Hands fly over hearts when the National Anthem starts to play, but it can be hard to spot the American flag during Falcons sporting events at the Firelands High School gym.
“I’ve been here three years and I don’t even know where it is. It’s a small flag. It’s like a classroom flag that’s hung on the wall,” said junior Alexis Harasty.
That will change this fall.
The Teen Leadership Corps has raised $5,500 to buy a 12-by-18-foot flag that will descend from the gym ceiling.
It will be unfurled in an Aug. 28 ceremony at FHS as the Falcons volleyball team hosts Vermilion in the season opener. The event will be a tribute to the family of Staff Sgt. James Hunter, killed by a bomb on a dusty Afghanistan roadside in 2010.
Hunter was a 2003 graduate of Firelands.
Today he would be 32 years old — not at all a contemporary of the teenagers who raised money for the new flag. But they said Firelands is a community that rallies around its military members and remembers Hunter’s sacrifice.
Harasty, for example, said she plans to enlist in the Navy and feels a connection to Hunter, though she never met him. The flag project made her think about the risks she will take in uniform.
“It made me realize how many students each year we send off, active duty, to the armed forces and how many we manage to bring home,” she said.
Kids found the same sentiment among their classmates, teachers, and alumni. Some donors, approached a second time, happily gave twice to the fundraising effort.
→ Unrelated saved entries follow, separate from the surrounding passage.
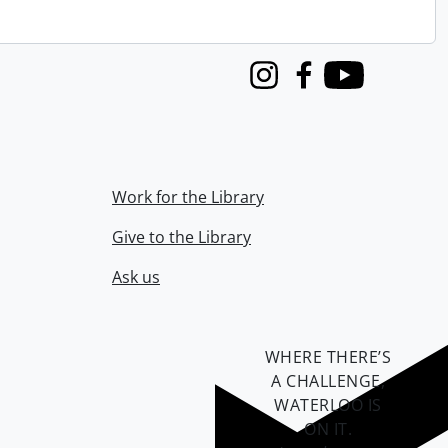
Instagram
Facebook
Youtube
Work for the Library
Give to the Library
Ask us
WHERE THERE’S
A CHALLENGE,
WATERLOO IS
ON IT
.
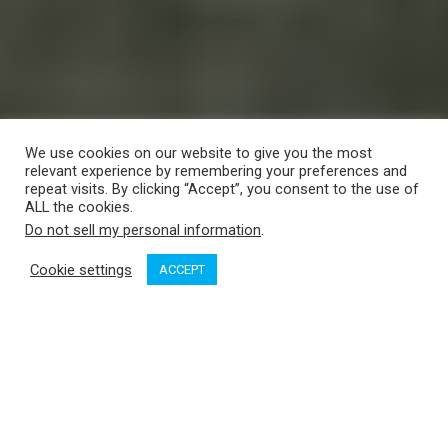
We use cookies on our website to give you the most
relevant experience by remembering your preferences and
repeat visits. By clicking “Accept”, you consent to the use of
ALL the cookies.
Do not sell my personal information
.
Cookie settings
ACCEPT
Whether you are 10 miles, 100 miles or a few thousand miles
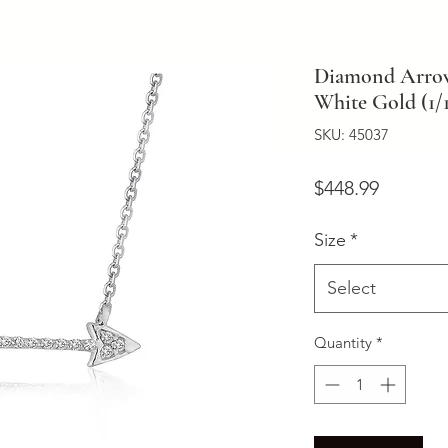
Diamond Arrow 
White Gold (1/1
SKU: 45037
Price
$448.99
Size
*
Select
Quantity
*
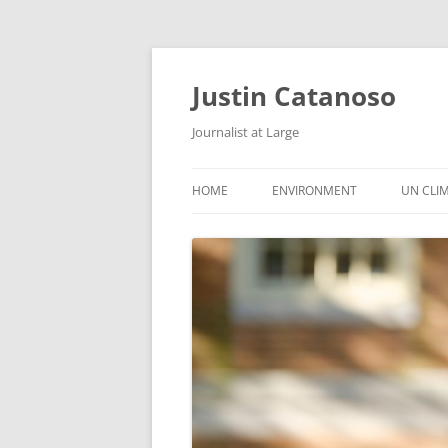
Justin Catanoso
Journalist at Large
HOME
ENVIRONMENT
UN CLI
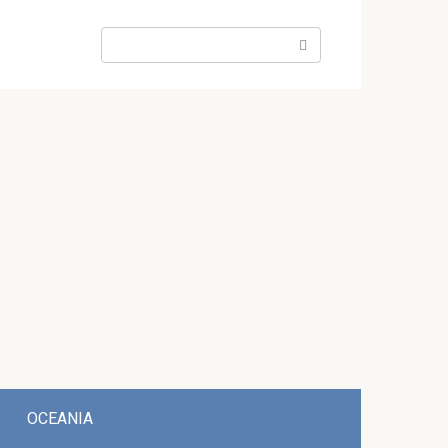
Search:
OCEANIA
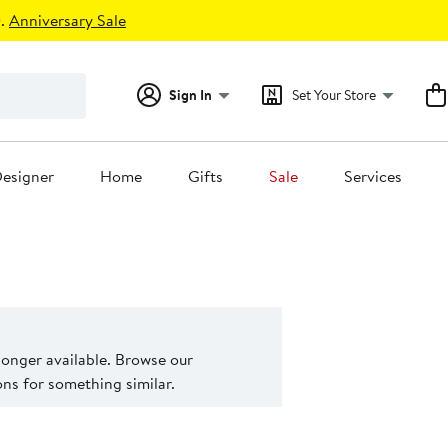
.
Anniversary Sale
Sign In
Set Your Store
esigner
Home
Gifts
Sale
Services
 longer available. Browse our
s for something similar.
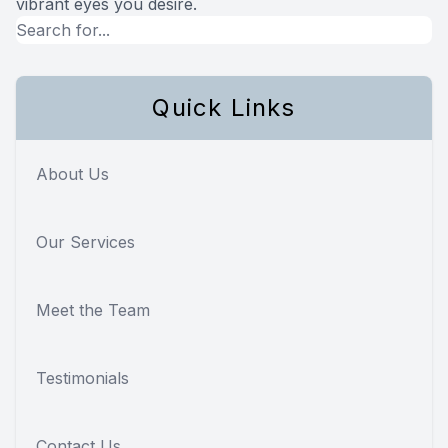
vibrant eyes you desire.
Quick Links
About Us
Our Services
Meet the Team
Testimonials
Contact Us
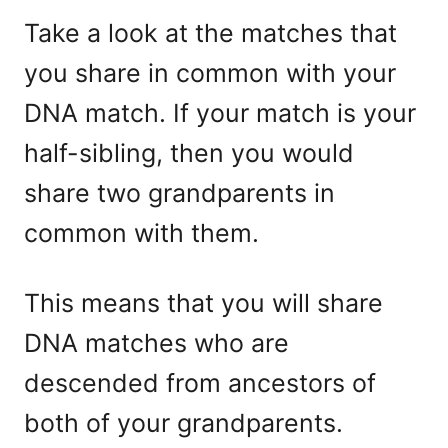
Take a look at the matches that
you share in common with your
DNA match. If your match is your
half-sibling, then you would
share two grandparents in
common with them.
This means that you will share
DNA matches who are
descended from ancestors of
both of your grandparents.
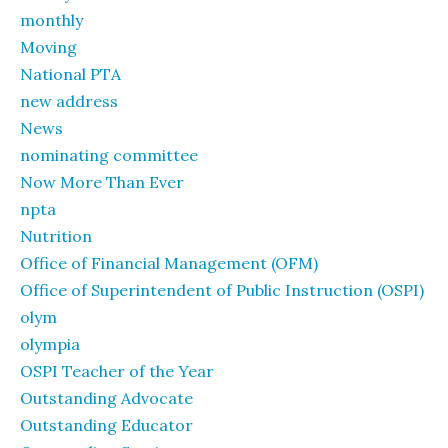
monthly
Moving
National PTA
new address
News
nominating committee
Now More Than Ever
npta
Nutrition
Office of Financial Management (OFM)
Office of Superintendent of Public Instruction (OSPI)
olym
olympia
OSPI Teacher of the Year
Outstanding Advocate
Outstanding Educator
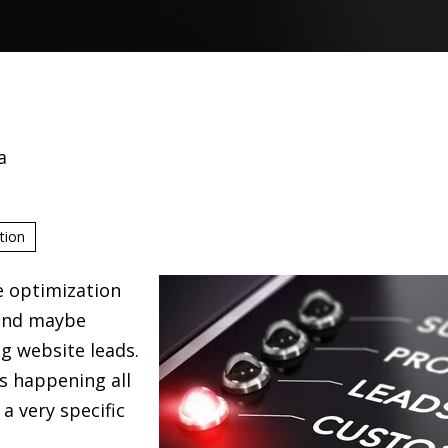
a
tion
e optimization
and maybe
g website leads.
s happening all
a very specific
The bulk of donations came from local military service organizations, including the VFW, American Legion, and Disabled American Veterans.
“I found a new appreciation for our veterans by going into their offices or contacting them and saying this is what we’re going to do. They’re thanking us for donating their money, for doing this. That says a lot about their ideals,” said government teacher and Amherst city councilman Joe Miller.
Also a high school basketball official, he’s seen a lot of schools with retractable, ceiling-mounted flags and said sports fans at those venues tend to participate more in the Nation Anthem.
“There’s a little more respect and reverence at the schools that have those flags,” he said.
With the help of athletic director Ty Stillman, Miller recruited the Corps teens to fundraise.
Among the volunteers is Abigail Giffords, a politically-active student who said fighting apathy and kindling patriotism are important goals. She is not joking when she says there’s a plan to run for president of the United States one day.
“There’s always more room for patriotism. In a smaller school sometimes, the focus will get clouded. There’s always time to celebrate our nation,” Giffords said.
The Teen Leadership Corps has also mentored children at Firelands Elementary and South Amherst Middle School, held a blood drive, and collected clothes for children in need. Its aim, Miller said, is to serve and inspire the world.